The organization points out these startling statistics from the Ohio Department of Education: Currently, black students are 16% of Ohio enrollment, but over 50% of suspensions and expulsions; students with disabilities make up 15% of enrollment and 28% of suspensions. In the 2014-2015 school year, Ohio children in grades pre-K through 3rd grade received nearly 30,000 suspensions or expulsions. In the 2015-2016 school year, Black boys in pre-school were 10 times more likely to be suspended than white boys.
RJN! is working to amend House Bill 410. The bill, which passed through the Ohio House of Representatives earlier this year, prohibits schools from passing truancy problems to the court system for criminal punishment, and from suspending students who fail to attend class. Rather, schools are to provide an earlier notice to parents that students are missing class. RJN! explains, “The House-passed version of HB 410 is a strong step forward to increasing school connectedness for Ohio’s students. However, we believe that HB 410 is incomplete without addressing school discipline issues, which too often lead to student disengagement and dropout.”
Their suggested amendments to the bill (now being considered in the Senate) are the following:
- Amendment 2629 - Eliminate the use of out- of-school suspensions and expulsions for youth in third grade or younger. Suspensions and expulsions for children in this age group are especially devastating as early years of education form the foundation for youths’ relationships with schools and academic success.
- Amendment 2630 - Move away from a “one-size-fits-all” zero-tolerance discipline approach and toward a tiered discipline policy that appropriately responds to individual students’ behaviors and needs. Schools would implement age-appropriate social and emotional learning practices and adopt alternative discipline approaches, such as restorative justice practices, which will address underlying issues, help students change behavior, and create a safer and positive school climate.
- Amendment 2639 - Allow students who are suspended or expelled to make up and receive credit for school work they miss, which is prohibited under current law.
- Amendment 2605X4 - Give students a fresh start at the beginning of the school year by not allowing suspensions or expulsions given at the end of the prior school year to carry over into the current school year. Instead students to carry out community service for the remainder of their suspensions.

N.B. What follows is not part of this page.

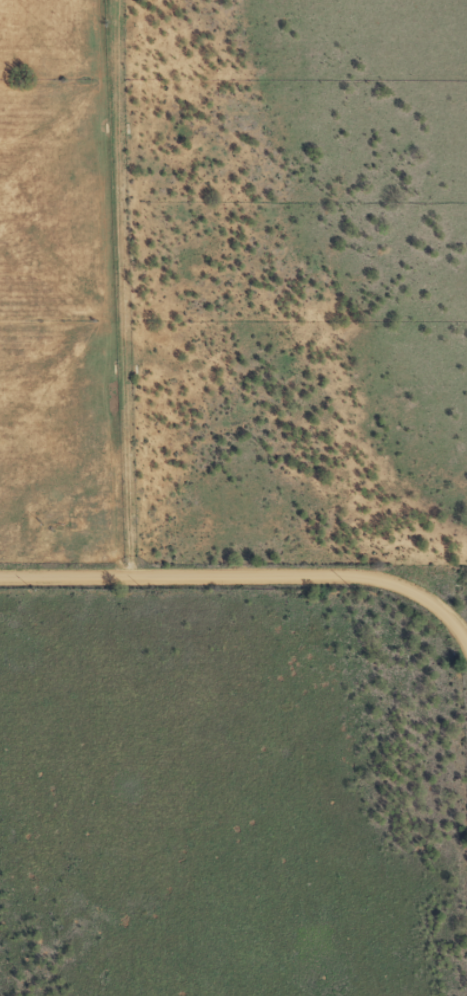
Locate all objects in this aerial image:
road: (142, 289)
road: (244, 577)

Students cannot learn if they are not in school, and the research shows that black boys are being disproportionally pushed out of public schools due to factors such as implicit biases starting in preschool. The evidence from sources such as the U.S. Department of Education, the Center for Policing Equity, and the Yale Child Study Center supports what advocates within organizations like Racial Justice NOW! have been fighting against. Let’s do our part to counter policies which can be clouted by implicit biases – let’s discuss these biases, and change zero-tolerance policies.